GRDD: A Dataset for Greek Dialectal NLP
Stergios Chatzikyriakidis, Chatrine Qwaider, Ilias Kolokousis, Christina Koula, Dimitris Papadakis, Efthymia Sakellariou
TL;DR
The paper addresses the lack of large-scale dialect resources for Modern Greek by building a web-derived, imbalanced but substantial corpus across Cypriot, Pontic, Cretan, Kozani/Grevena (Northern) dialects and Standard Modern Greek, and evaluating dialect identification with both classical ML and a BiLSTM. It finds high classification accuracy, with simple models achieving around 0.92–0.94 and the BiLSTM reaching up to 0.97 on the full dataset, demonstrating that the dialects carry distinct signals. The authors acknowledge limitations from data imbalance and coarse-grained dialect labels, and they emphasize data cleaning and finer-grained annotation as directions for future work.

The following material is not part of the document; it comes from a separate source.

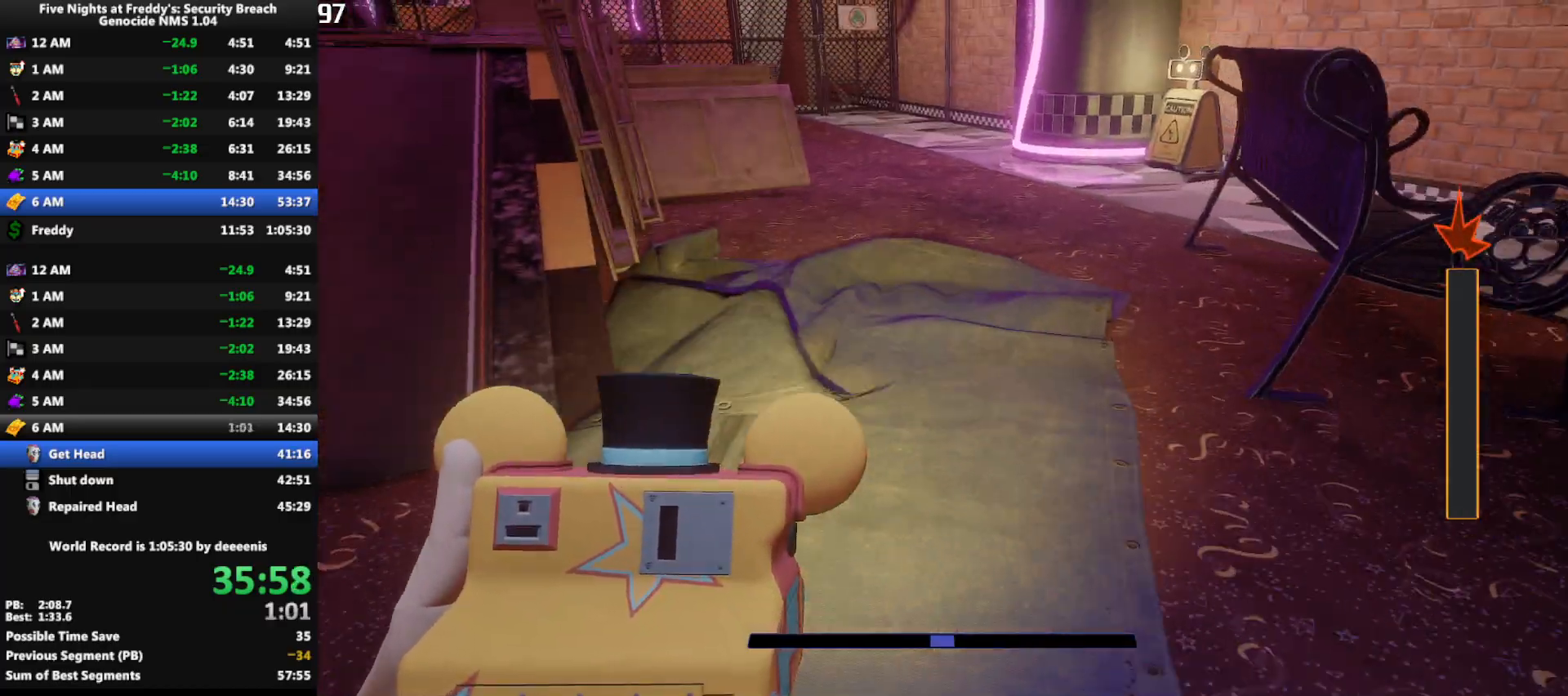
{"keys": ["shift", "w"], "mouse": [], "events": [[417, "shift", "down"]]}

Overall, the dataset provides a valuable baseline resource for Greek dialectal NLP and a platform for further methodological refinements and cross-dialect analyses.
Abstract
In this paper, we present a dataset for the computational study of a number of Modern Greek dialects. It consists of raw text data from four dialects of Modern Greek, Cretan, Pontic, Northern Greek and Cypriot Greek. The dataset is of considerable size, albeit imbalanced, and presents the first attempt to create large scale dialectal resources of this type for Modern Greek dialects. We then use the dataset to perform dialect idefntification. We experiment with traditional ML algorithms, as well as simple DL architectures. The results show very good performance on the task, potentially revealing that the dialects in question have distinct enough characteristics allowing even simple ML models to perform well on the task. Error analysis is performed for the top performing algorithms showing that in a number of cases the errors are due to insufficient dataset cleaning.